▸ **Exercise requirements**: How many lines in the entries below contain the string "label"? Reply with the number alone.
────────────────────
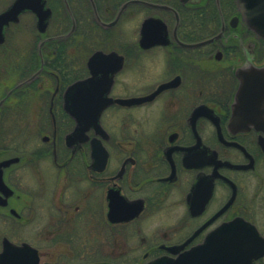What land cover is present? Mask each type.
<instances>
[{
	"label": "flooded vegetation",
	"instance_id": "1",
	"mask_svg": "<svg viewBox=\"0 0 264 264\" xmlns=\"http://www.w3.org/2000/svg\"><path fill=\"white\" fill-rule=\"evenodd\" d=\"M45 1L44 31L25 10L0 43L3 55L16 46L0 56V254L23 248L10 261L68 264L54 253L94 243L112 264L121 251L134 254L128 264H149L208 246L213 264H231L253 229L264 237L258 4ZM89 80L113 102L97 131L72 141L65 93ZM9 122L42 128L9 145Z\"/></svg>",
	"mask_w": 264,
	"mask_h": 264
},
{
	"label": "water",
	"instance_id": "2",
	"mask_svg": "<svg viewBox=\"0 0 264 264\" xmlns=\"http://www.w3.org/2000/svg\"><path fill=\"white\" fill-rule=\"evenodd\" d=\"M240 3L242 0H239ZM254 3L258 4L259 11L264 16V0H254ZM45 0H16L15 3L8 8L7 11L0 14V43L4 41V30L10 21H17L18 15L25 10H33L40 17L39 25L41 30H45L48 25V19L50 17V11H46ZM262 29L264 31V17L262 21ZM96 83L94 81L78 82L71 86L65 93V109L75 118L77 127L72 135L69 137L70 140L86 141V132L90 129L98 130L100 127V117L107 105L113 100L108 98V92H94L89 91L87 88L90 86L94 87ZM117 102L128 105L133 100H118ZM72 103V105H71ZM76 104V105H74ZM92 157L94 159L93 166L97 164V145L96 140L92 143ZM106 157V155H105ZM13 160L4 162L1 166L9 165ZM4 188L5 185L3 184ZM253 237L248 236L247 243L241 244V249L238 255L232 258L231 264H253L254 261L264 257V237L260 233L253 229ZM13 246L12 244H9ZM208 246L200 247L198 249L186 252L179 256L177 259L171 258H160L149 264H213L212 254L207 251ZM23 248H14L12 251L5 250L4 254H0V264H25L21 260L15 262L10 261L9 256L14 252L21 254ZM26 254L25 250L23 251ZM38 258L33 264H38Z\"/></svg>",
	"mask_w": 264,
	"mask_h": 264
},
{
	"label": "rangeland",
	"instance_id": "3",
	"mask_svg": "<svg viewBox=\"0 0 264 264\" xmlns=\"http://www.w3.org/2000/svg\"><path fill=\"white\" fill-rule=\"evenodd\" d=\"M7 1L8 0H0V12H2L6 8V6L8 5L10 0L8 2ZM3 49H5V48H3ZM15 49H16V46L13 45L12 50L10 52H8V54H6L4 51V55L5 56H16ZM4 55L2 54V47L0 46V56H4ZM33 128H38L35 130V131H38L39 129L42 128V125H35V124L33 125V122L19 123V124L9 122L6 125L7 142L9 143L11 141V139L15 140V137L12 138V136H14V134H15V136H16V134H21L24 142L26 143L27 140H29L28 138L30 137V134L35 132V131H33ZM10 144L11 143H9V145ZM263 202H264V199H263ZM263 206H264V203H263ZM257 219H258L257 222L259 223V225L261 226V228L264 231V212H263V215L258 217ZM2 233H4V230L2 229V227H0V235ZM23 236L27 237V238H32V236L26 232H24ZM93 239L94 238H89V240H93ZM76 244H80V243L76 242ZM95 247L96 246L94 243H88L87 244V250L83 251V252L77 251V252H75L76 254H72V253H69L67 251H64V252L62 251V252H57L54 254H55V256L61 255L60 257L66 259L65 261L68 264H112L115 256L111 255L110 252H107V251H105L104 253L99 252L98 250H96ZM137 247H138V244H136V248ZM129 254H130V256H134V254L132 252H130ZM129 254L127 252L121 251L120 257L118 256L119 264H128ZM139 255L142 257L143 253L139 252ZM125 256H127V257H125ZM44 260H47V258H45ZM43 264H45V262ZM60 264H64V263L61 262ZM132 264H138V263H132ZM258 264H264V259L261 260Z\"/></svg>",
	"mask_w": 264,
	"mask_h": 264
}]
</instances>
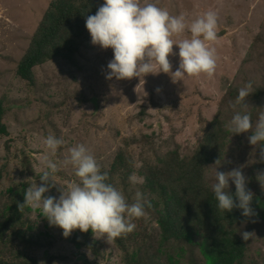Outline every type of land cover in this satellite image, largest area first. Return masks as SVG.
I'll list each match as a JSON object with an SVG mask.
<instances>
[{
    "label": "rangeland",
    "instance_id": "1",
    "mask_svg": "<svg viewBox=\"0 0 264 264\" xmlns=\"http://www.w3.org/2000/svg\"><path fill=\"white\" fill-rule=\"evenodd\" d=\"M53 1L0 0V102L8 130V136L0 135V264H128V256L133 263L143 248L149 249L157 264H205L199 251L194 262L186 247L166 244L148 212L134 220L135 230L124 236L127 253L118 239L107 241L100 234L75 230L64 237L62 229L42 217V209L19 205L27 188L40 184L47 170L42 163L45 155L58 165L53 177L57 186L47 195L58 197L59 187L77 181L71 165L63 164L68 150L77 144H84L94 155L108 174V182L129 203L137 192L148 203L151 197L144 194L145 179L139 170L155 165L173 150L189 157L216 118L227 129L239 109L236 99H229L230 92L238 95L249 81L253 92L264 87V0H148L172 15H184L189 24L208 11L216 13L218 38L211 46L217 66L211 79L201 75L176 81L171 73L160 72L141 79L106 80L112 50L94 46L89 37L79 44L75 63L56 59L38 66L35 84L30 85L18 77L17 67ZM173 52L178 53L176 46ZM169 59L174 72L179 57ZM249 106L253 120L258 119L261 108ZM49 134L64 140L55 154L48 153L43 143ZM248 135L229 132L222 172L244 166L248 187L259 203L257 215L239 224L241 232L255 234L244 240L245 264H264V188L256 180L264 162L255 152L257 147L249 144ZM121 150L135 165L134 181L111 171ZM206 180L210 186L215 183V169ZM136 240L140 247L133 245Z\"/></svg>",
    "mask_w": 264,
    "mask_h": 264
},
{
    "label": "clouds",
    "instance_id": "2",
    "mask_svg": "<svg viewBox=\"0 0 264 264\" xmlns=\"http://www.w3.org/2000/svg\"><path fill=\"white\" fill-rule=\"evenodd\" d=\"M85 27L94 46L112 50V59L105 70L106 80L141 79L163 72L182 81L201 75L211 79L215 74L216 50L211 45L218 38V20L214 11L206 12L189 24L184 15H172L148 0H103L96 13L87 16ZM186 31L189 36H184ZM177 37L183 38L177 40ZM174 46L178 53L173 52ZM170 56L179 57L174 72ZM253 93L251 81L239 89L235 101L239 109L226 127L232 136L250 133L248 142L259 149V160L264 162V110L253 120L247 102ZM43 143L48 153L55 154L64 140L49 134ZM68 151L69 156L63 164L71 165L77 181L66 188L59 187L58 197L47 195L57 186L53 177L58 165L45 155L42 163L47 170L40 176L39 185L35 183L27 188L19 207L42 209V217L50 226L62 229L64 237L79 230L114 241L132 233L136 228L134 220L146 215L147 202L143 194L137 192L134 202L129 203L124 194L108 182V174L102 172L84 144H77ZM217 165L212 185L217 209L224 213L238 209L245 218L244 223L251 221L257 215L252 207L255 194L248 187L244 166L222 172L217 170L219 161ZM129 179L134 181V177ZM256 180L264 188V170L257 173ZM230 183L234 185V193L229 190ZM254 235L247 231L241 233L245 241Z\"/></svg>",
    "mask_w": 264,
    "mask_h": 264
},
{
    "label": "trees",
    "instance_id": "3",
    "mask_svg": "<svg viewBox=\"0 0 264 264\" xmlns=\"http://www.w3.org/2000/svg\"><path fill=\"white\" fill-rule=\"evenodd\" d=\"M102 2L54 0L18 64V77L34 85L36 67L56 59L75 63L79 44L82 39L90 37L85 27L86 18L94 15ZM229 96L234 101L237 93L232 91ZM247 102L257 111L259 108L263 110L264 87L257 88ZM4 114L0 102V135L8 136L3 123ZM224 125L219 117L216 118L206 128L202 140L189 157H182L178 150H173L155 165L143 166L139 173L145 179L144 194L151 197L146 203V212L155 218L160 237L166 244L186 247L194 262V254L199 251L205 264H245L248 249L239 227L244 218L238 209L229 213L219 211L212 186L206 180L207 173L218 166L217 161L220 162L218 169L223 171V157L229 137ZM255 152L258 154L259 149ZM111 171L128 181L136 170L129 155L121 150ZM229 190L234 193V186H230ZM257 199L255 196L252 203L254 210L259 207ZM117 239L120 248L128 253L124 242L126 238L122 236ZM133 245L140 247L137 240ZM94 251L98 254L97 250ZM136 254L138 256L132 259L133 263L128 256V264H157L147 248Z\"/></svg>",
    "mask_w": 264,
    "mask_h": 264
},
{
    "label": "water",
    "instance_id": "4",
    "mask_svg": "<svg viewBox=\"0 0 264 264\" xmlns=\"http://www.w3.org/2000/svg\"><path fill=\"white\" fill-rule=\"evenodd\" d=\"M82 258H80V260H81Z\"/></svg>",
    "mask_w": 264,
    "mask_h": 264
}]
</instances>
────────────────────
▸ **Answer**: 7